I have recommended many times over the last 15 months that the Prime Minister should shake up her negotiating team and bring in competent, Brexit-believing supporters, including from the business world.
She should recognise that Tuesday’s votes have provided her with a lifeline: she must finally take this chance to turn over the soil and put in fresh fertiliser to enhance the UK’s negotiating power. She can start by hiring expert negotiators.
Crawford Falconer was rumoured to have been brought in to the team and is someone I recommended should take over back in April last year. Living up to his name, Falconer has been busy flying around the world teeing up new and exciting trade deals. No doubt the International Trade Secretary regularly called upon his considerable experience as former Chair of the OECD Trade Committee, the WTO Subsidies Committee and the Pacific Economic Cooperation Council National Committee.
As a Kiwi, Falconer would have been born with that positive, horizon-searching and can-do Commonwealth spirit needed to grasp the opportunities Brexit and national sovereignty provide.
Most importantly, EU negotiators will know he’s serious about walking away from the table, having been New Zealand’s Permanent Representative to the WTO, a senior WTO official for the New Zealand Foreign and Trade Ministry, Chair of the WTO DOHA round negotiations on agriculture and judged over 15 international trade disputes brought before the WTO including the Boeing-Airbus dispute. For the first time, the EU team would sit across the table from someone who knows the UK will do just fine on WTO terms; for the first time, they would take the UK seriously.
Julian Braithwaite was another name mentioned to have joined the negotiating team and, if his Twitter handle (@JulianUNWTO) is anything to go by, appears to be the kind of pro-WTO, global-looking guy the UK negotiators needs. He was the Ambassador and Permanent Representative to the UN and other International Organisations in Geneva (such as the WTO), Counsellor for Global Issues in Washington and Special Adviser to the Supreme Allied Commander in NATO. If he’s optimistic about the UK’s future outside the EU, then the Prime Minister should sign him up fast.
Next, the UK negotiating team needs Brexit-backing business people. There would be no shortage willing to come and help. But bringing in experienced negotiators is not enough: the Prime Minister must also remove the chief blockage in these failed talks: Olly Robbins.
He was the one who persuaded the Prime Minister to hand over at least £39 billion for nothing in return. He was the one who convinced her to drop her negotiating position on Northern Ireland by adopting membership of the Customs Union as a fall-back position. He was the one that said the worst deal in history was non-negotiable. He has to be held accountable.
Robbins lives by the motto “the man in Whitehall knows best”. He even reportedly texted the Chancellor to say the Prime Minister’s plan to renegotiate the Withdrawal Agreement was “for the birds” while she was setting out that plan to Cabinet. If you don’t believe in something, you will never secure a good deal. Yet, reports yesterday suggest Robbins remains firmly in charge of the UK’s exit talks.
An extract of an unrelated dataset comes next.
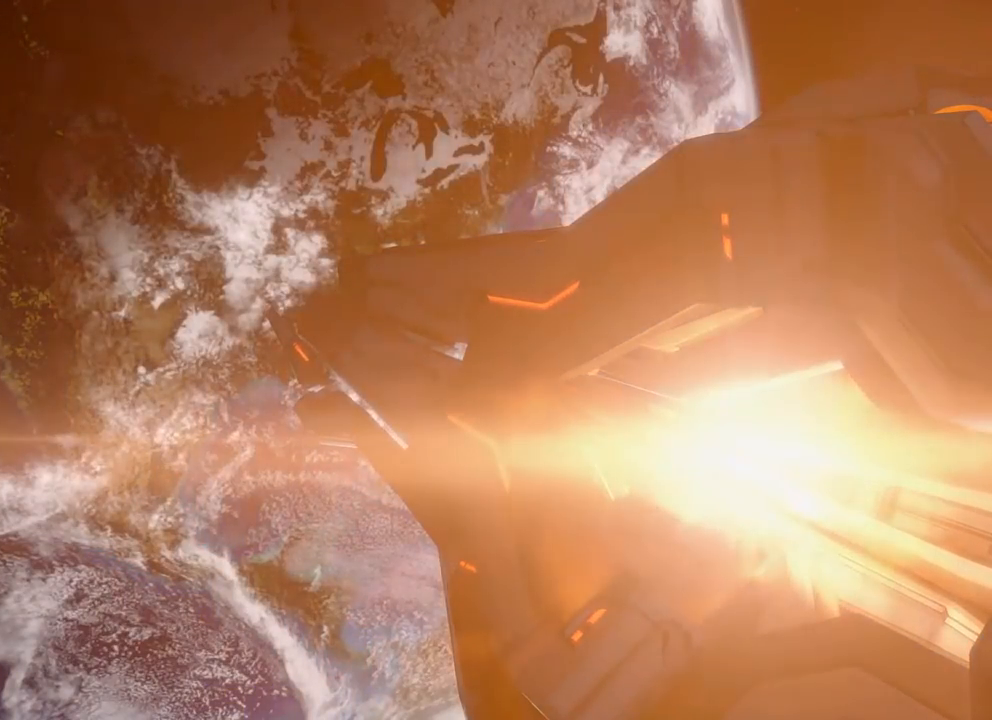
{"buttons": [], "left_stick": "center", "right_stick": "center", "events": [[100, "A", "down"], [184, "A", "up"], [367, "A", "down"], [451, "A", "up"]]}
He is the status quo. People are crying out for change in the way our country is governed and led. We cannot put up with this incompetence any more. But instead of challenging the status quo, the Government stumbles along as if Brexiteers’ support means nothing.
Robbins and his negotiating team never understood the negotiating leverage in our power. The EU will likely stall for a while longer (Juncker has said the deal isn’t negotiable, as I write). But they realise that, with every binding Brexit-blocking motion having been defeated on Tuesday, it is now their turn to compromise. Even the Labour leader has conceded to the idea of talking to Theresa May.
Number 10 and the Tory leadership lost a lot of trust when they recommended the worst deal in history to Parliament and the country. Rightly, this woeful plan was thrown back in their faces. They need to rebuild trust among Party members and voters, and a new negotiating team would instantly send a clear positive signal that they are listening and learning.